Rare musical ability may be linked to differences in brain structure
The findings of a new study from the Society for Neuroscience suggest that rare musical ability is not necessarily learned, but instead has strong genetic ties. The researchers describe key brain features that are shared by legendary musicians including Mozart, Bach, and Beethoven.
According to the experts, the brain structure they have identified enables individuals with perfect pitch, also known as absolute pitch (AP), to precisely identify musical notes.

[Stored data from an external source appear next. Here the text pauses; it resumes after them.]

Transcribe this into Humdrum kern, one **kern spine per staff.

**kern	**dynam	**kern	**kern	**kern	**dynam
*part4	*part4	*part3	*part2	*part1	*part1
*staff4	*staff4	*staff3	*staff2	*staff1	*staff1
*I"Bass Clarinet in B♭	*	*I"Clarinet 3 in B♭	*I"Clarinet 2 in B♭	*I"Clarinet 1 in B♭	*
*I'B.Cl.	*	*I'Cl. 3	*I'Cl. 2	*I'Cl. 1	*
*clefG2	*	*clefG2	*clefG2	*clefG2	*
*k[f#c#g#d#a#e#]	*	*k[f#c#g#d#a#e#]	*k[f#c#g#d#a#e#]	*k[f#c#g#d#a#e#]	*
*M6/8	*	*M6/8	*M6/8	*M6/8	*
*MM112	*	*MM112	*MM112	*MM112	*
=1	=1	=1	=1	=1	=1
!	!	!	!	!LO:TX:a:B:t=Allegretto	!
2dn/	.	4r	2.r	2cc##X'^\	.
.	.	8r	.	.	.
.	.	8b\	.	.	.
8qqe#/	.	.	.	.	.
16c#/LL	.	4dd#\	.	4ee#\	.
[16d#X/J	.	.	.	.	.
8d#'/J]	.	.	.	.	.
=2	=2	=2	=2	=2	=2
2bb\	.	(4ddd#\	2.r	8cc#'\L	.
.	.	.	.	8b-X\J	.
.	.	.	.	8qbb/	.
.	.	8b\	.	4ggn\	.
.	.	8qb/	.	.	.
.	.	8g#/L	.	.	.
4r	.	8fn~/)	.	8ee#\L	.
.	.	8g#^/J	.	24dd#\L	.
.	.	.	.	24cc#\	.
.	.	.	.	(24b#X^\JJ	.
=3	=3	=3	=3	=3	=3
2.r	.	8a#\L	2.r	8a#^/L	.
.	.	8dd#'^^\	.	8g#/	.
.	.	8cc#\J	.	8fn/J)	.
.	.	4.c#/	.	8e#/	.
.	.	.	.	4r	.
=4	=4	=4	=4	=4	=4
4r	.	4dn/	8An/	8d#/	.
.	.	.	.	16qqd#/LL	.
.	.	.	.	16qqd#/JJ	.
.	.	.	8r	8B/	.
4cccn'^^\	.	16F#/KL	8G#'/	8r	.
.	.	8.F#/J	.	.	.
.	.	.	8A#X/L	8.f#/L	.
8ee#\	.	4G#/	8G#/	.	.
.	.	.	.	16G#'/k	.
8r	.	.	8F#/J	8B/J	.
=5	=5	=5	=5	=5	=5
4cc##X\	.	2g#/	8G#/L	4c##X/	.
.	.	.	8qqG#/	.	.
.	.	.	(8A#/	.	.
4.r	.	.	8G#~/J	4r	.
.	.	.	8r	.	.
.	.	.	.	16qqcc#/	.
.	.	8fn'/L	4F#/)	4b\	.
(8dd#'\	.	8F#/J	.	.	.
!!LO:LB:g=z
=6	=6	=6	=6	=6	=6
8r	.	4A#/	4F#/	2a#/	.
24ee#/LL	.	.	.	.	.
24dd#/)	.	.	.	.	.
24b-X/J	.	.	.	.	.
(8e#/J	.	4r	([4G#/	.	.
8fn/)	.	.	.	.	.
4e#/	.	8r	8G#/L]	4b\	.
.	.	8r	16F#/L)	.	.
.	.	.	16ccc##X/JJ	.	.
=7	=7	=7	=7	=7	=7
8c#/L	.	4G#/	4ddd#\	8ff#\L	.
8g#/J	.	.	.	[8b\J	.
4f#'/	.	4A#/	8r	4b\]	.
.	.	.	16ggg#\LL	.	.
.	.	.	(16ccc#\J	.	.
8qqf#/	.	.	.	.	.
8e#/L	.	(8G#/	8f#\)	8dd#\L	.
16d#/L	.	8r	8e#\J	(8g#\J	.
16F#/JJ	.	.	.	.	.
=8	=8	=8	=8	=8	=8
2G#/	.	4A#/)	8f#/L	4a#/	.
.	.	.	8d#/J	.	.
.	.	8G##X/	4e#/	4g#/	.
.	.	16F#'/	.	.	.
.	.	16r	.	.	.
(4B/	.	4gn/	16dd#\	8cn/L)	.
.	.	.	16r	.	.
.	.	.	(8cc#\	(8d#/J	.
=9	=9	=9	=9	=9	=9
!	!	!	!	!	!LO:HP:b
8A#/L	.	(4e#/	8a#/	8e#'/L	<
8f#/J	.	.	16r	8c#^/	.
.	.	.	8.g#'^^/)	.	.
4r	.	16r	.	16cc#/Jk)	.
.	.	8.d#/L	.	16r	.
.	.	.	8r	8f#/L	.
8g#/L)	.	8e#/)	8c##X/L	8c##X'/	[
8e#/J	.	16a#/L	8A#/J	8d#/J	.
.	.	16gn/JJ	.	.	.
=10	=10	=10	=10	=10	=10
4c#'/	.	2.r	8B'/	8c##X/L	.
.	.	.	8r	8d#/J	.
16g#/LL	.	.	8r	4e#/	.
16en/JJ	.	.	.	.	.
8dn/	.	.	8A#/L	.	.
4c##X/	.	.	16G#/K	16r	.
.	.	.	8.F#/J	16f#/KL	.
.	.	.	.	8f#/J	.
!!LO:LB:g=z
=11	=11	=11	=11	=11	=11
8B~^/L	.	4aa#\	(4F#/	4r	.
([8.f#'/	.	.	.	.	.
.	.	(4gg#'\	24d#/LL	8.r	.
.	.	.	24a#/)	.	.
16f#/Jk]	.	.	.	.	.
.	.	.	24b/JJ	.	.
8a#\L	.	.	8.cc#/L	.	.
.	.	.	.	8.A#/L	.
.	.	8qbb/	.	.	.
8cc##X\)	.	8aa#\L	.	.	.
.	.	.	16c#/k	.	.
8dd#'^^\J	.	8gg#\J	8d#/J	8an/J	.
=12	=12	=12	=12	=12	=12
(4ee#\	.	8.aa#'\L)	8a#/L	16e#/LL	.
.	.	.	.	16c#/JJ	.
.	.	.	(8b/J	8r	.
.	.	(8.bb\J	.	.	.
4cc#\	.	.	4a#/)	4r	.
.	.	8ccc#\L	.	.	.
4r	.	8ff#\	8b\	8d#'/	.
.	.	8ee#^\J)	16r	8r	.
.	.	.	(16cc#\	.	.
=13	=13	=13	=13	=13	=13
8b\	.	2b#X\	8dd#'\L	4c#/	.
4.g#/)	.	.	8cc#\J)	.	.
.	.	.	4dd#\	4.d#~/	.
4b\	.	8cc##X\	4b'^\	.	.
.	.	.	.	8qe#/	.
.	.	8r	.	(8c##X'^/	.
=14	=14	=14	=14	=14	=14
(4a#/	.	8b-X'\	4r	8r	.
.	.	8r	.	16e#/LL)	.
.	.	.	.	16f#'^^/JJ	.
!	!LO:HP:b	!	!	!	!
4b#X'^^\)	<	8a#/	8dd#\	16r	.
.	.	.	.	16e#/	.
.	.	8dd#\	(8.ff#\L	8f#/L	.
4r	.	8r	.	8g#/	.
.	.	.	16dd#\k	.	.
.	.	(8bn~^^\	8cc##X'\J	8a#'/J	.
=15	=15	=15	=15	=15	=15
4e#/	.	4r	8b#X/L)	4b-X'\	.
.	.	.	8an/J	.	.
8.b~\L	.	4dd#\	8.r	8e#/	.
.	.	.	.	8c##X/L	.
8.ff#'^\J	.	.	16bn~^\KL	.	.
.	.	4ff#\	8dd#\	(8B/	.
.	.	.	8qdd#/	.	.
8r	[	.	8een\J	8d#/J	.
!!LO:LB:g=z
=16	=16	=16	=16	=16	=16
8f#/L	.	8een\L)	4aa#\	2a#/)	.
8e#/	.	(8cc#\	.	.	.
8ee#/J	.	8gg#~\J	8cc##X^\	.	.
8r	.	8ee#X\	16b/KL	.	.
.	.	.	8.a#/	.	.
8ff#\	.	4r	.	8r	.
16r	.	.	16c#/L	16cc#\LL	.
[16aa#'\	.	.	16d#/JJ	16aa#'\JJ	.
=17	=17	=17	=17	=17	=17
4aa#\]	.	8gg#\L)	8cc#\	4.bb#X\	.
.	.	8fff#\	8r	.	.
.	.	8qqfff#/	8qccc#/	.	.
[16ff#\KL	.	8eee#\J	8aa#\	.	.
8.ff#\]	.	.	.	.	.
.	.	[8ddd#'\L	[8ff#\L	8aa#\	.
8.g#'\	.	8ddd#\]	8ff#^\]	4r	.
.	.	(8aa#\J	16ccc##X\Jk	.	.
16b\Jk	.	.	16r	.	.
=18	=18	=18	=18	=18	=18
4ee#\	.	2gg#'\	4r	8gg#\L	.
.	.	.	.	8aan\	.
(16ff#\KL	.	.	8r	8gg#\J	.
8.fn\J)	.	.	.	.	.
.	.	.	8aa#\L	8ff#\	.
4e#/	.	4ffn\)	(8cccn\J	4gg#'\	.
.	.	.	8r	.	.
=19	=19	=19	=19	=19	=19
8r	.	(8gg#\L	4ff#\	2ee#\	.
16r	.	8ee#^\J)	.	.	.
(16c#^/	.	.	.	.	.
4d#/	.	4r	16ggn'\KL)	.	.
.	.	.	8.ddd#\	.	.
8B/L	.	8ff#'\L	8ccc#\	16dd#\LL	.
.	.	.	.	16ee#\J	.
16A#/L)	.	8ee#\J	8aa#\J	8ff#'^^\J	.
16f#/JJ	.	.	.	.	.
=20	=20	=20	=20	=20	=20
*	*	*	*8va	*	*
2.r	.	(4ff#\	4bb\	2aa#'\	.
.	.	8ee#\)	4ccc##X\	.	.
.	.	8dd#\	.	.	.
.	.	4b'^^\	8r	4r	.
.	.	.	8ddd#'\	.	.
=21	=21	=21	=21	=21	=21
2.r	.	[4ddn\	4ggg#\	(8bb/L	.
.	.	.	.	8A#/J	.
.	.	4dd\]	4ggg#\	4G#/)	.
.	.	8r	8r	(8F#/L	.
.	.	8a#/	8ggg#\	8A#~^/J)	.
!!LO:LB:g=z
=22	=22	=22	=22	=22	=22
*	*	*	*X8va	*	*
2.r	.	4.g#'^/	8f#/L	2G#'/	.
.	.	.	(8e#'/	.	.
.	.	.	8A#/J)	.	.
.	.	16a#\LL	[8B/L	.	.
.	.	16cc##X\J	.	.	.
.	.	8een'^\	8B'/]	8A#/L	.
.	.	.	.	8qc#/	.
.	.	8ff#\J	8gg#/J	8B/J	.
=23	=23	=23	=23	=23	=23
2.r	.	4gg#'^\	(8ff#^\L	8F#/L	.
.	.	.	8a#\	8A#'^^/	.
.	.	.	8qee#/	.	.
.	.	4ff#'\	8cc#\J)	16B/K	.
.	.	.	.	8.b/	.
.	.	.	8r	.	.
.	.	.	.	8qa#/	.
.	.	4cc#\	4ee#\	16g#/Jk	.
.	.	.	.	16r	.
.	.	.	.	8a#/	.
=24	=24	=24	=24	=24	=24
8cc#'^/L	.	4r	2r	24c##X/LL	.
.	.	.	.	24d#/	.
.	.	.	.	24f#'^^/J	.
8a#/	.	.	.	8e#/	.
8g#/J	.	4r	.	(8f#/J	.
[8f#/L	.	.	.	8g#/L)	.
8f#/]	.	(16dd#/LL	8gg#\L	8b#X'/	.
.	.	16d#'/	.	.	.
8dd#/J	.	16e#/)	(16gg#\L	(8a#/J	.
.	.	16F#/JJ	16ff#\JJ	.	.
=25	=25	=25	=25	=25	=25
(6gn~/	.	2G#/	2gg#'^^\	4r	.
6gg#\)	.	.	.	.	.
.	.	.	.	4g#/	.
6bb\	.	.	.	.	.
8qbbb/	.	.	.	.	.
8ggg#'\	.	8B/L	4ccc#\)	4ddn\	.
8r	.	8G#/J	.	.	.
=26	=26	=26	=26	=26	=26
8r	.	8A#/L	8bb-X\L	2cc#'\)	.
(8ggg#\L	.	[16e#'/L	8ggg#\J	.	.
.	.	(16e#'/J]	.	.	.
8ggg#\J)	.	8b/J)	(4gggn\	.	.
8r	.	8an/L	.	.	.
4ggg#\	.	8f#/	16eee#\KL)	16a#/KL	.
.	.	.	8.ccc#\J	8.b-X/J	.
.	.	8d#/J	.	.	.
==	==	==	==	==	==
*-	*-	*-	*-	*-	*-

Absolute pitch allows individuals to determined the musical pitch or frequency of a note with no external reference. Previous studies have found that only one in 10,000 people have AP, although individuals with no musical training may never discover they have this talent.
Study co-author Professor Keith Schneider is the director of the Center for Biomedical and Brain Imaging at the University of Delaware. He collaborated with colleagues to compare the structure and activity of the auditory cortex among 60 study participants. The individuals were split into three groups: AP musicians, non-AP musicians of similar musical expertise, and a control group of individuals with limited musical training.
The study revealed that AP musicians had a significantly larger auditory cortex, which was capable of representing distinct tones without a reference note.
Even among expert musicians, absolute pitch is rare. Experts have long debated how much of this ability is inherited and how much can be attributed to experience.
The research provides compelling new evidence that AP may be much more strongly influenced by genetics than what was previously thought. For example, the experts found that nearly 25 percent of the AP musicians had received no musical training prior to adolescence, indicating that experience was not the main contributing factor.
The study is published in the Journal of Neuroscience.